In an interview with Fast Company, Linus Feldt, the CEO of Swedish app developer Telemundus, reported positively on his company’s changeover to six-hour workdays. “I think the eight-hour workday is not as effective as one would think,” he said. “To stay focused on a specific work task for eight hours is a huge challenge. At the same time, we are [finding] it hard to manage our private life outside of work.” Sing it, Linus.

The truncation of work hours is not new, nor is it foreign-born. In December 1930, W.K. Kellogg, the cereal manufacturer, transformed his workers’ weekly schedule from three eight-hour to four six-hour shifts. Not only did this lead to fewer sick days, higher productivity, and overall happiness, it also created more work shifts and thus, the opportunity to hire more labor.

All of this would be great, “so long as its voluntary,” says law professor Keith Hylton, of Boston University. “If employer and employee want to make a deal to work only six hours, that’s one thing. But when you mandate a six-hour workday, you are, in effect, raising the cost of employment.”

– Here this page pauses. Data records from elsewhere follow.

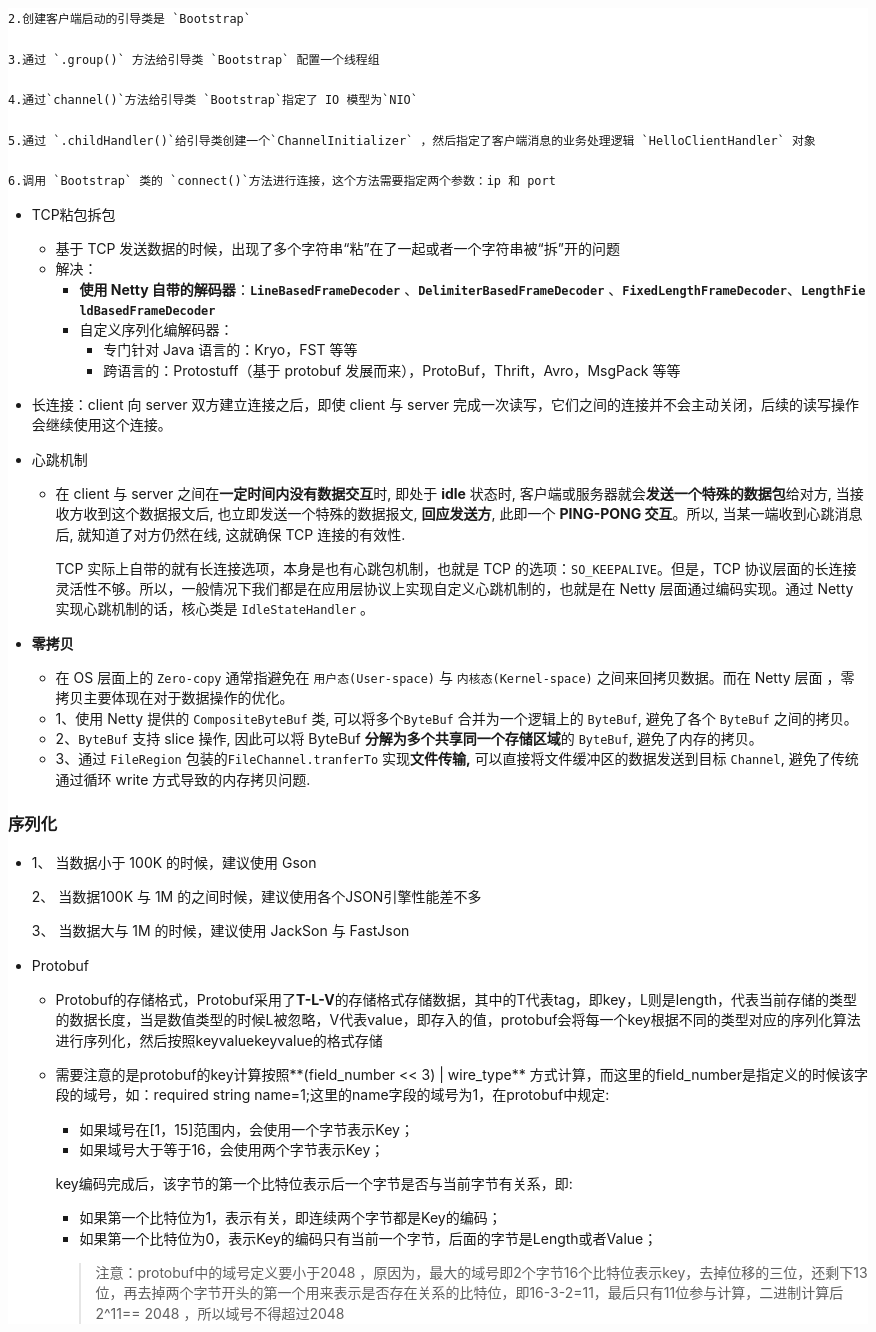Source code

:     2.创建客户端启动的引导类是 `Bootstrap`

    3.通过 `.group()` 方法给引导类 `Bootstrap` 配置一个线程组

    4.通过`channel()`方法给引导类 `Bootstrap`指定了 IO 模型为`NIO`

    5.通过 `.childHandler()`给引导类创建一个`ChannelInitializer` ，然后指定了客户端消息的业务处理逻辑 `HelloClientHandler` 对象

    6.调用 `Bootstrap` 类的 `connect()`方法进行连接，这个方法需要指定两个参数：ip 和 port

* TCP粘包拆包
  * 基于 TCP 发送数据的时候，出现了多个字符串“粘”在了一起或者一个字符串被“拆”开的问题
  * 解决：
    * **使用 Netty 自带的解码器**：**`LineBasedFrameDecoder`** 、**`DelimiterBasedFrameDecoder`** 、**`FixedLengthFrameDecoder`**、**`LengthFieldBasedFrameDecoder`**
    * 自定义序列化编解码器：
      * 专门针对 Java 语言的：Kryo，FST 等等
      * 跨语言的：Protostuff（基于 protobuf 发展而来），ProtoBuf，Thrift，Avro，MsgPack 等等

* 长连接：client 向 server 双方建立连接之后，即使 client 与 server 完成一次读写，它们之间的连接并不会主动关闭，后续的读写操作会继续使用这个连接。

* 心跳机制

  * 在 client 与 server 之间在**一定时间内没有数据交互**时, 即处于 **idle** 状态时, 客户端或服务器就会**发送一个特殊的数据包**给对方, 当接收方收到这个数据报文后, 也立即发送一个特殊的数据报文, **回应发送方**, 此即一个 **PING-PONG 交互**。所以, 当某一端收到心跳消息后, 就知道了对方仍然在线, 这就确保 TCP 连接的有效性.

    TCP 实际上自带的就有长连接选项，本身是也有心跳包机制，也就是 TCP 的选项：`SO_KEEPALIVE`。但是，TCP 协议层面的长连接灵活性不够。所以，一般情况下我们都是在应用层协议上实现自定义心跳机制的，也就是在 Netty 层面通过编码实现。通过 Netty 实现心跳机制的话，核心类是 `IdleStateHandler` 。

* **零拷贝**
  
  * 在 OS 层面上的 `Zero-copy` 通常指避免在 `用户态(User-space)` 与 `内核态(Kernel-space)` 之间来回拷贝数据。而在 Netty 层面 ，零拷贝主要体现在对于数据操作的优化。
  * 1、使用 Netty 提供的 `CompositeByteBuf` 类, 可以将多个`ByteBuf` 合并为一个逻辑上的 `ByteBuf`, 避免了各个 `ByteBuf` 之间的拷贝。
  * 2、`ByteBuf` 支持 slice 操作, 因此可以将 ByteBuf **分解为多个共享同一个存储区域**的 `ByteBuf`, 避免了内存的拷贝。
  * 3、通过 `FileRegion` 包装的`FileChannel.tranferTo` 实现**文件传输,** 可以直接将文件缓冲区的数据发送到目标 `Channel`, 避免了传统通过循环 write 方式导致的内存拷贝问题.

### 序列化

* 1、 当数据小于 100K 的时候，建议使用 Gson

  2、 当数据100K 与 1M 的之间时候，建议使用各个JSON引擎性能差不多

  3、 当数据大与 1M 的时候，建议使用 JackSon 与 FastJson

* Protobuf

  * Protobuf的存储格式，Protobuf采用了**T-L-V**的存储格式存储数据，其中的T代表tag，即key，L则是length，代表当前存储的类型的数据长度，当是数值类型的时候L被忽略，V代表value，即存入的值，protobuf会将每一个key根据不同的类型对应的序列化算法进行序列化，然后按照keyvaluekeyvalue的格式存储

  * 需要注意的是protobuf的key计算按照**(field_number << 3) | wire_type**  方式计算，而这里的field_number是指定义的时候该字段的域号，如：required string name=1;这里的name字段的域号为1，在protobuf中规定:

    - 如果域号在[1，15]范围内，会使用一个字节表示Key；
    - 如果域号大于等于16，会使用两个字节表示Key；

    key编码完成后，该字节的第一个比特位表示后一个字节是否与当前字节有关系，即:

    - 如果第一个比特位为1，表示有关，即连续两个字节都是Key的编码；
    - 如果第一个比特位为0，表示Key的编码只有当前一个字节，后面的字节是Length或者Value；

    > 注意：protobuf中的域号定义要小于2048 ，原因为，最大的域号即2个字节16个比特位表示key，去掉位移的三位，还剩下13位，再去掉两个字节开头的第一个用来表示是否存在关系的比特位，即16-3-2=11，最后只有11位参与计算，二进制计算后2^11== 2048 ，所以域号不得超过2048

    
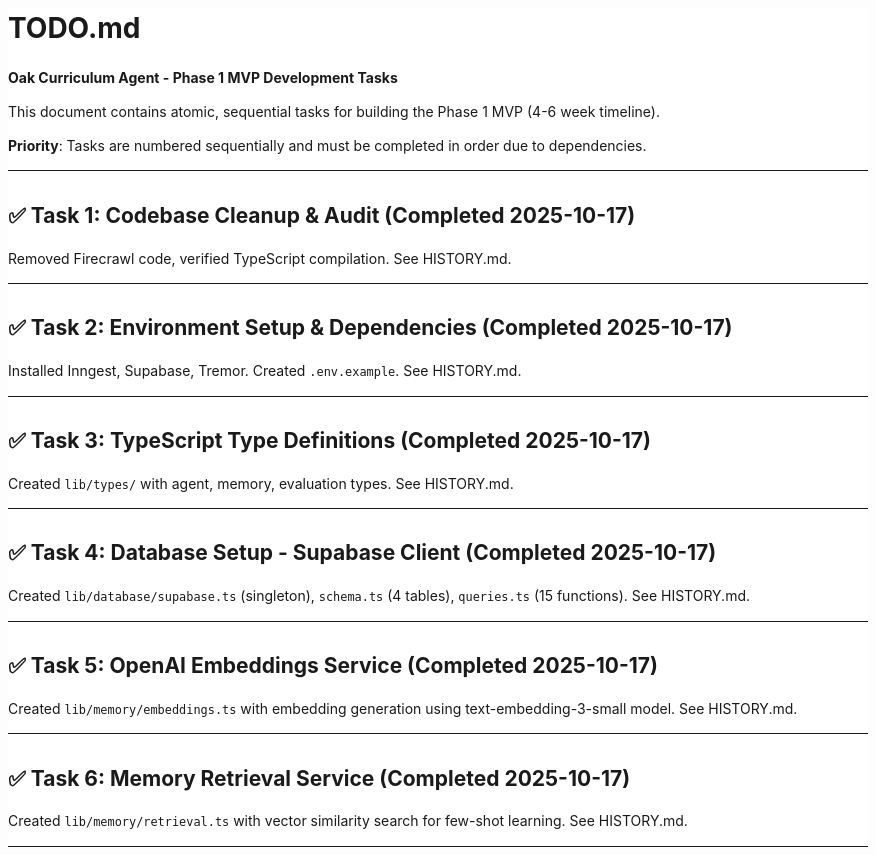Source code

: # TODO.md

**Oak Curriculum Agent - Phase 1 MVP Development Tasks**

This document contains atomic, sequential tasks for building the Phase 1 MVP (4-6 week timeline).

**Priority**: Tasks are numbered sequentially and must be completed in order due to dependencies.

---

## ✅ **Task 1: Codebase Cleanup & Audit** (Completed 2025-10-17)

Removed Firecrawl code, verified TypeScript compilation. See HISTORY.md.

---

## ✅ **Task 2: Environment Setup & Dependencies** (Completed 2025-10-17)

Installed Inngest, Supabase, Tremor. Created `.env.example`. See HISTORY.md.

---

## ✅ **Task 3: TypeScript Type Definitions** (Completed 2025-10-17)

Created `lib/types/` with agent, memory, evaluation types. See HISTORY.md.

---

## ✅ **Task 4: Database Setup - Supabase Client** (Completed 2025-10-17)

Created `lib/database/supabase.ts` (singleton), `schema.ts` (4 tables), `queries.ts` (15 functions). See HISTORY.md.

---

## ✅ **Task 5: OpenAI Embeddings Service** (Completed 2025-10-17)

Created `lib/memory/embeddings.ts` with embedding generation using text-embedding-3-small model. See HISTORY.md.

---

## ✅ **Task 6: Memory Retrieval Service** (Completed 2025-10-17)

Created `lib/memory/retrieval.ts` with vector similarity search for few-shot learning. See HISTORY.md.

---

In other words, by asking the employee to do more in less time, you are asking more from that employee. “For some jobs, sure, that would be fine,” Hylton says. “But for others, the argument that work will be less burdensome is a myth. My belief would be you’d have more people with no work at all.”

But what about the sub rosa agreement that employees are already working only six hours, even when they’re supposed to be working eight hours?

“That may be true, and employers will have to find some way to track that,” Hylton says. “But if you mandate a changeover to the six-hour workday, say, on the policy side, you could wind up getting employees who do four-and-a-half hours of work in six hours’ time.”

That sounds like human nature. And Hylton points out that as you send highly skilled workers home for the day, other tasks will be done by less skilled employees. Shorter days will come at a price to all involved.

“Changes in the workday can’t come from the top down,” Hylton says, until barriers to employment, payroll taxes, unemployment insurance, all those things, start to soften up. “If firms want to try the six-hour workday — and show off their better numbers, higher employee satisfaction and the like — they can.”

But until the method is proven to work in the States, Hylton remains skeptical.

“I’d like it, too. Wouldn’t you?”

The march to the six-hour workday, begun so many years ago, will have to be more gradual, and more decentralized. As Raoul Duke once said, “That’s straight economics, man.”